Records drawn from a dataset
● ● ● ● ● ● ●
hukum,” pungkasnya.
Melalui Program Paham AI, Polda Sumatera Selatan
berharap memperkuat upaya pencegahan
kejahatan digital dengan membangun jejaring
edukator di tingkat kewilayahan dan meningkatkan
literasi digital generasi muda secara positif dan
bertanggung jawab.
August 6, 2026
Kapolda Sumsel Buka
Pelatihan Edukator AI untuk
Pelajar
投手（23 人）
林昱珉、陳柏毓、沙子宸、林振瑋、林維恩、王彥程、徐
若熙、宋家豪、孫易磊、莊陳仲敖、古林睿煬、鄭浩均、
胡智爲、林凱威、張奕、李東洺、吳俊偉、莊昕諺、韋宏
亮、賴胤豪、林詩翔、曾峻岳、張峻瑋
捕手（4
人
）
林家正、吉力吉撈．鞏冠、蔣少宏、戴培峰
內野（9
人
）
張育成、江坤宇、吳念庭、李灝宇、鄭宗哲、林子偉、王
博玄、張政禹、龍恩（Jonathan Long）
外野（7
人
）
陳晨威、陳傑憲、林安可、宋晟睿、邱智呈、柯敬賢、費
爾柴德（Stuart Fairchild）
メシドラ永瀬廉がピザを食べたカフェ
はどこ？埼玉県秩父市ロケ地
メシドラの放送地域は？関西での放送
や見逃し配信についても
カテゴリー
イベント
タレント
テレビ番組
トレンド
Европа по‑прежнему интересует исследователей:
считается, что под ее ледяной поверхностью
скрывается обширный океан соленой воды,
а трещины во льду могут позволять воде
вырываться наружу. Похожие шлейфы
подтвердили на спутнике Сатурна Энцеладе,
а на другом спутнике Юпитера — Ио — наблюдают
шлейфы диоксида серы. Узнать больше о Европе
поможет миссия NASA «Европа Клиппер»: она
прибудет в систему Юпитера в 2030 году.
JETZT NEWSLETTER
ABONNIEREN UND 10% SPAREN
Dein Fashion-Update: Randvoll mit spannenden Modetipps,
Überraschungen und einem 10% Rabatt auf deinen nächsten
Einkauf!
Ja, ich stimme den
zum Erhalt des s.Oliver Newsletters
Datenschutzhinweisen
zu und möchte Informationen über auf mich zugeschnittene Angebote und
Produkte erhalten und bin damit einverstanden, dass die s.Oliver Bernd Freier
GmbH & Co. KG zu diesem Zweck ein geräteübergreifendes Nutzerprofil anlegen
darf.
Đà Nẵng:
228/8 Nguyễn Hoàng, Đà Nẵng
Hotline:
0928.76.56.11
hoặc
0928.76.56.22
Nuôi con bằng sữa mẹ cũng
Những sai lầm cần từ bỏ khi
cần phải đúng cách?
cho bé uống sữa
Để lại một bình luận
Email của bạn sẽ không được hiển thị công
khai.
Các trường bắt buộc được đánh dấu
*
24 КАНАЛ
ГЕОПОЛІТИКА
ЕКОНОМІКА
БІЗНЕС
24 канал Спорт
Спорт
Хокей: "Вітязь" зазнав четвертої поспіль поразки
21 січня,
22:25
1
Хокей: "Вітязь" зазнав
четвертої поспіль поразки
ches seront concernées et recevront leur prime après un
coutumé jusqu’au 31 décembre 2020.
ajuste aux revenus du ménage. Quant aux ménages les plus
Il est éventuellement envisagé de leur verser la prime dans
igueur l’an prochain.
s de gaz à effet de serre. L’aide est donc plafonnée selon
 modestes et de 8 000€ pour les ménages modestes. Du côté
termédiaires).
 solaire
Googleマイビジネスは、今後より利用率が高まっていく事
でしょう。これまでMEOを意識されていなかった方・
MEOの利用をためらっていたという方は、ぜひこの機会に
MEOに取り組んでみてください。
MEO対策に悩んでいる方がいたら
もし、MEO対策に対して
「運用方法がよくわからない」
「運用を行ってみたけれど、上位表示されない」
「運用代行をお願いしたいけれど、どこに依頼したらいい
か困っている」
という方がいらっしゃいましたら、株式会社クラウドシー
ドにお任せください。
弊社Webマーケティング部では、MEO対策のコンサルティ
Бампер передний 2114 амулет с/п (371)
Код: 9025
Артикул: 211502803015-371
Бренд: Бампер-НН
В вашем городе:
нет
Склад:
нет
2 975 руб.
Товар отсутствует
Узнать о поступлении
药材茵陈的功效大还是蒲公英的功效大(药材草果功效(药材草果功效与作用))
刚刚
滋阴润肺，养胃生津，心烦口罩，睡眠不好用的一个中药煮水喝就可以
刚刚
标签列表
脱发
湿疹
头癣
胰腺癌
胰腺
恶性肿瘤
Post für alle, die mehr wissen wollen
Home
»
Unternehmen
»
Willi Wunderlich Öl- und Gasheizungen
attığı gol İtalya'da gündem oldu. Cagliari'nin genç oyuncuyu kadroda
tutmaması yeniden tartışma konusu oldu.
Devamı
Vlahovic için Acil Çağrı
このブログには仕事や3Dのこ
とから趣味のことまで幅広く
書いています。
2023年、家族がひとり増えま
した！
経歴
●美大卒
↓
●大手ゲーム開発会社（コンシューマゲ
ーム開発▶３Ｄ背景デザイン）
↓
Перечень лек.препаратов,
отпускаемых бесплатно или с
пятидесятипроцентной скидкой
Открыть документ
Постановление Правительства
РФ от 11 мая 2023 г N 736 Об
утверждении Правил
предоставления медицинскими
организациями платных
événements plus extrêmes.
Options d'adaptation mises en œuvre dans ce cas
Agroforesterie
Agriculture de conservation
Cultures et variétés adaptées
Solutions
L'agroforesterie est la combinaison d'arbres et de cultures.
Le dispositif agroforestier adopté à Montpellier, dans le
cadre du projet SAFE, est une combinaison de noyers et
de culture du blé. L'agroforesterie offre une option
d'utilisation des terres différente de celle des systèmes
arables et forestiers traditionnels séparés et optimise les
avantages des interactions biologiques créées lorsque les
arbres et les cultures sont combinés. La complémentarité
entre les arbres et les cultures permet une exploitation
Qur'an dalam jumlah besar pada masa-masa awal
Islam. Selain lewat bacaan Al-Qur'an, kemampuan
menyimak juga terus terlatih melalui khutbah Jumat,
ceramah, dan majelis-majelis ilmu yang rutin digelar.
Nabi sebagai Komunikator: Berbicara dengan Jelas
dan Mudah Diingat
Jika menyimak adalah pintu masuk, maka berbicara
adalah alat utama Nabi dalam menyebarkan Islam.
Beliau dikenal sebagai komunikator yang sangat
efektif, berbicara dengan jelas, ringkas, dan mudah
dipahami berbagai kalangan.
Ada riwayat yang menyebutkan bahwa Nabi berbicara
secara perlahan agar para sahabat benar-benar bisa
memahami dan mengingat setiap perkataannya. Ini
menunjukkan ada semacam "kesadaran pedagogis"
● ● ● ● ● ● ●
Assignment: Pull out every line of the records that includes the string "Хокей".

Your solution:
Хокей: "Вітязь" зазнав четвертої поспіль поразки
Хокей: "Вітязь" зазнав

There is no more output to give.